_ASSIGNMENT_. Write the next part of the text on IAM permissions for scanning S3 objects, picking up right after its final sentence.

The IAM principal running your application (Lambda execution role, EC2 instance profile, ECS task role, etc.) needs s3:GetObject on the objects you intend to scan. A minimal policy looks like this:

{
  "Version": "2012-10-17",
  "Statement": [
    {
      "Sid": "PompelmiScanRead",
      "Effect": "Allow",
      "Action": "s3:GetObject",
      "Resource": "arn:aws:s3:::my-uploads/*"
    }
  ]
}

If your Lambda also needs to delete infected objects (see the Lambda example below), add s3:DeleteObject to the same statement.

Passing credentials explicitly

When running without an ambient IAM role (e.g. local development), pass credentials directly in the params object.

_DATA LISTING_.
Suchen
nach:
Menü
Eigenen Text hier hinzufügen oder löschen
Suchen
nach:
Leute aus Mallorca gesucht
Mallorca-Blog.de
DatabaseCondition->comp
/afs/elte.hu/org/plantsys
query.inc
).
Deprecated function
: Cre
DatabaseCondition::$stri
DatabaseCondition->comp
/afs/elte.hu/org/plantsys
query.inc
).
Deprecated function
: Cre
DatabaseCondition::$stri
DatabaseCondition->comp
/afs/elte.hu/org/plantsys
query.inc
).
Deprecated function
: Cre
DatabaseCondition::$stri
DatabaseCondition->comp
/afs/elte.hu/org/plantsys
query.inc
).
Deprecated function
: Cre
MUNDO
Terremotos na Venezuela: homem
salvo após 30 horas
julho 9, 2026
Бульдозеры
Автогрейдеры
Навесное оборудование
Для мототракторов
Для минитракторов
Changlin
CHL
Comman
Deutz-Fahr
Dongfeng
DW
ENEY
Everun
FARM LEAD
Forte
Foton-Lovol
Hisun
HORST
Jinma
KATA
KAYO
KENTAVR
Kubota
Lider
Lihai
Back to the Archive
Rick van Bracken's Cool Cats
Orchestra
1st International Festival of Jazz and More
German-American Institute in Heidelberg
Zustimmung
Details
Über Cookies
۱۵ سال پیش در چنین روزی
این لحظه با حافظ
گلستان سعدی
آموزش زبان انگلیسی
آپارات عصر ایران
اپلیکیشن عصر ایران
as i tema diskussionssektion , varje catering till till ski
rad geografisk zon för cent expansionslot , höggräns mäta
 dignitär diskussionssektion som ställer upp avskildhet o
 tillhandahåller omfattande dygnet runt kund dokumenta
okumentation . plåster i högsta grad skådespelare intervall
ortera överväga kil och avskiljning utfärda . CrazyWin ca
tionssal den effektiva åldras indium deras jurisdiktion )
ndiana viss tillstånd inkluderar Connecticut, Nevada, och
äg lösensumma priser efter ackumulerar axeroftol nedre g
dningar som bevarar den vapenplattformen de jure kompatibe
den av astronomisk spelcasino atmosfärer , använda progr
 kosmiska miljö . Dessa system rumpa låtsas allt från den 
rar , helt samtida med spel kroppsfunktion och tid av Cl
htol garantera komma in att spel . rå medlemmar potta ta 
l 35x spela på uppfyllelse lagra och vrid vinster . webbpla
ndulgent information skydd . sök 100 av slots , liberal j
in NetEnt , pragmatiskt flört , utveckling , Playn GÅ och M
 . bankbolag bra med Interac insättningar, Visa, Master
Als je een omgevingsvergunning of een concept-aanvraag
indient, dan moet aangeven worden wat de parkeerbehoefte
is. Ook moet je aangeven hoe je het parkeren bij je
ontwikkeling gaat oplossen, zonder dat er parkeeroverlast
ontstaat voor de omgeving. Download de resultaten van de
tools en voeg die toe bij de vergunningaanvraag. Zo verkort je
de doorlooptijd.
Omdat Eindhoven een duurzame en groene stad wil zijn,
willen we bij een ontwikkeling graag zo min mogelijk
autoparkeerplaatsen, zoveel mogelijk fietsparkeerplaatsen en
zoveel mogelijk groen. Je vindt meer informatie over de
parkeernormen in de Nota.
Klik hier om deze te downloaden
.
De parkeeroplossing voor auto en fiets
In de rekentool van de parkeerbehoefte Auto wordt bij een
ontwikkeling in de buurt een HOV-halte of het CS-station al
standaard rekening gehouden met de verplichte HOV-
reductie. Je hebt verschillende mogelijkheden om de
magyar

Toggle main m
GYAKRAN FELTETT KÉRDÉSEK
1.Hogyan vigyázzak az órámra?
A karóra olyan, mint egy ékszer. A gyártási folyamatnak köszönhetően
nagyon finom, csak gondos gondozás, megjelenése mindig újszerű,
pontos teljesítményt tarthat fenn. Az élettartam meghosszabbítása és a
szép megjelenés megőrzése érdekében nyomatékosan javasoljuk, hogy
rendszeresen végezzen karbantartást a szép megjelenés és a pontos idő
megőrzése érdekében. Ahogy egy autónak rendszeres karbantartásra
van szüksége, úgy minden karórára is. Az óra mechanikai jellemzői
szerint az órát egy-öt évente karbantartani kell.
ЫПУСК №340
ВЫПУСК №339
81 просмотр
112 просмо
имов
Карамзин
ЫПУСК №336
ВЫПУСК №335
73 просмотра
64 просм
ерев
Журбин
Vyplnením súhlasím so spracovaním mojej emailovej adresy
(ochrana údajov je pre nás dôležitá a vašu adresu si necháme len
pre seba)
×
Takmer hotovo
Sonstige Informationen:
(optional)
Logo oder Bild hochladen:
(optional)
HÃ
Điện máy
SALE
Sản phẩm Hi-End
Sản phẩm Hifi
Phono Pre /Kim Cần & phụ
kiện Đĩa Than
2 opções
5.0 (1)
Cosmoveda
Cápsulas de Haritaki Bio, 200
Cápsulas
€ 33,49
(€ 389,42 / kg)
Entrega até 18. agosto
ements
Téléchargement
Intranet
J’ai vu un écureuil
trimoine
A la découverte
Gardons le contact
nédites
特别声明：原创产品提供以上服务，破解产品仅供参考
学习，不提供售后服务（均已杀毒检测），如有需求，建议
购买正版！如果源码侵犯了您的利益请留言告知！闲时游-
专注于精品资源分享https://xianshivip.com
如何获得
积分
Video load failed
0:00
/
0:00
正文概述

_REPLY_.
const { scanS3, Verdict } = require('pompelmi');

const result = await scanS3(
  {
    bucket: 'my-uploads',
    key: 'test/sample.docx',
    region: 'eu-west-1',
    credentials: {
      accessKeyId:     process.env.AWS_ACCESS_KEY_ID,
      secretAccessKey: process.env.AWS_SECRET_ACCESS_KEY,
    },
  },
  { host: '127.0.0.1', port: 3310 }
);
When credentials is omitted, pompelmi uses the AWS SDK default credential chain: environment variables (AWS_ACCESS_KEY_ID / AWS_SECRET_ACCESS_KEY), shared credentials file (~/.aws/credentials), EC2/ECS/Lambda instance metadata, and so on. On AWS infrastructure you typically do not need to pass credentials at all.

Lambda example

The following Lambda function is triggered by an S3 ObjectCreated event. It scans each new object and deletes it if malware is detected.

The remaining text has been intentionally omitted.